Page 7: User friendly pattern search paradigm

Title: Suggesting Topic-Based Query Terms as You Type

Authors: J. Fan, H. Wu, G. Li, and L. Zhou

Year: 2010

Description

Query term suggestion that interactively expands the queries is an indispensable technique to help users formulate high-quality queries and has attracted much attention in the community of web search. Existing methods usually suggest terms based on statistics in documents as well as query logs and external dictionaries, and they neglect the fact that the topic information is very crucial because it helps retrieve topically relevant documents. To give users gratification, we propose a novel term suggestion method: as the user types in queries letter by letter, we suggest the terms that are topically coherent with the query and could retrieve relevant documents instantly. For effectively suggesting highly relevant terms, we propose a generative model by incorporating the topical coherence of terms. The model learns the topics from the underlying documents based on Latent Dirichlet Allocation (LDA). For achieving the goal of instant query suggestion, we use a trie structure to index and access terms. We devise an efficient top-k algorithm to suggest terms as users type in queries. Experimental results show that our approach not only improves the effectiveness of term suggestion, but also achieves better efficiency and scalability.

Page 8: User friendly pattern search paradigm

Title: Ranking structured documents: a large margin based approach for patent prior art search

Authors: Y. Guo and C. P. Gomes

Year: 2009

Description

We propose an approach for automatically ranking structured documents applied to patent prior art search. Our model, SVM Patent Ranking (SVMPR) incorporates margin constraints that directly capture the specificities of patent citation ranking. Our approach combines patent domain knowledge features with meta-score features from several different general Information Retrieval methods. The training algorithm is an extension of the Pegasos algorithm with performance guarantees, effectively handling hundreds of thousands of patent-pair judgments in a high dimensional feature space. Experiments on a homogeneous essential wireless patent dataset show that SVMPRperforms on average 30%-40% better than many other state-of-the-art general-purpose Information Retrieval methods in terms of the NDCG measure at different cut-off positions.

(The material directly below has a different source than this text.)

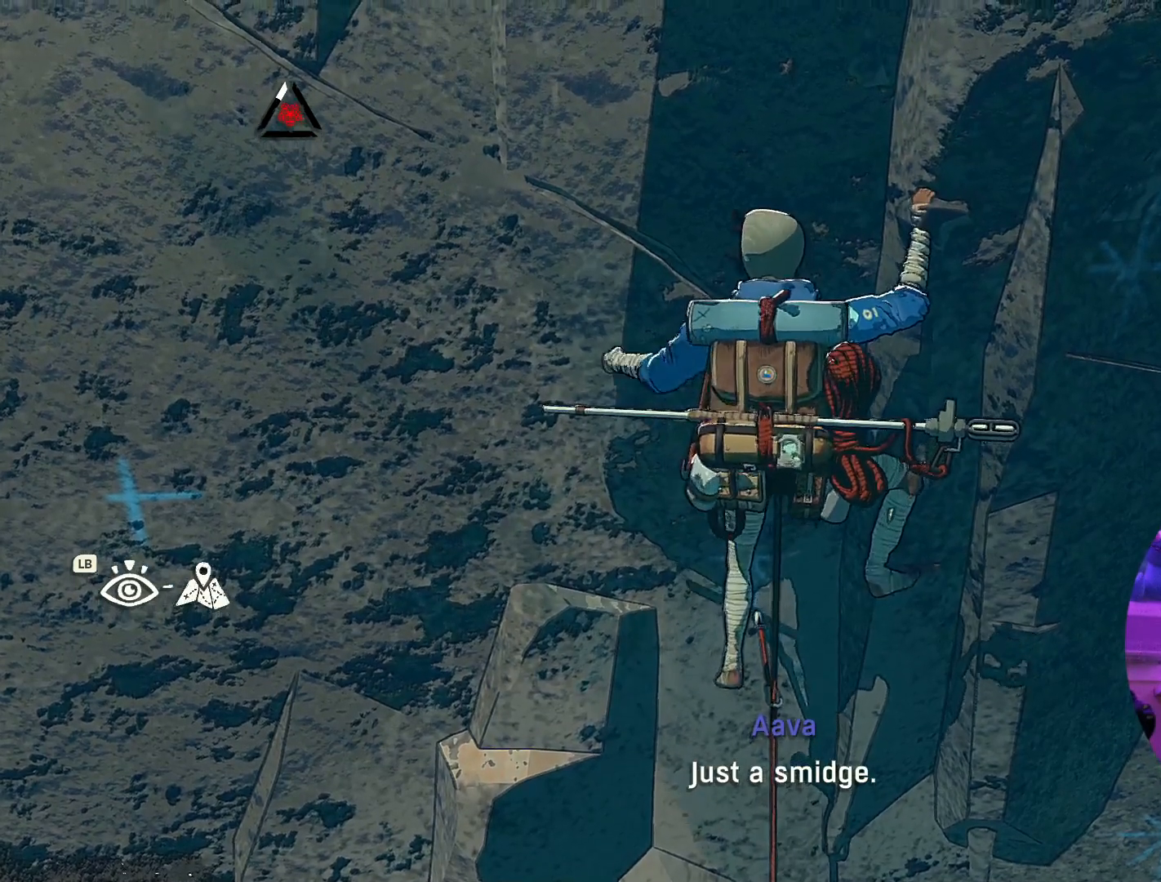
{"dt_ms": 500, "buttons": [], "left_stick": "right", "right_stick": "center", "events": [[17, "left_stick", "up"], [150, "left_stick", "center"], [250, "left_stick", "up-right"], [483, "left_stick", "right"]]}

Page 9: User friendly pattern search paradigm

Title: Efficient interactive fuzzy keyword search

Authors: S. Ji, G. Li, C. Li, and J. Feng

Year: 2009

 Description

Traditional information systems return answers after a user submits a complete query. Users often feel "left in the dark" when they have limited knowledge about the underlying data, and have to use a try-and-see approach for finding information. A recent trend of supporting auto complete in these systems is a first step towards solving this problem. In this paper, we study a new information-access paradigm, called "interactive, fuzzy search," in which the system searches the underlying data "on the fly" as the user types in query keywords. It extends auto complete interfaces by (1) allowing keywords to appear in multiple attributes (in an arbitrary order) of the underlying data; and (2) finding relevant records that have keywords matching query keywords approximately. This framework allows users to explore data as they type, even in the presence of minor errors. We study research challenges in this framework for large amounts of data. Since each keystroke of the user could invoke a query on the backend, we need efficient algorithms to process each query within milliseconds. We develop various incremental-search algorithms using previously computed and cached results in order to achieve an interactive speed. We have deployed several real prototypes using these techniques. One of them has been deployed to support interactive search on the UC Irvine people directory, which has been used regularly and well received by users due to its friendly interface and high efficiency.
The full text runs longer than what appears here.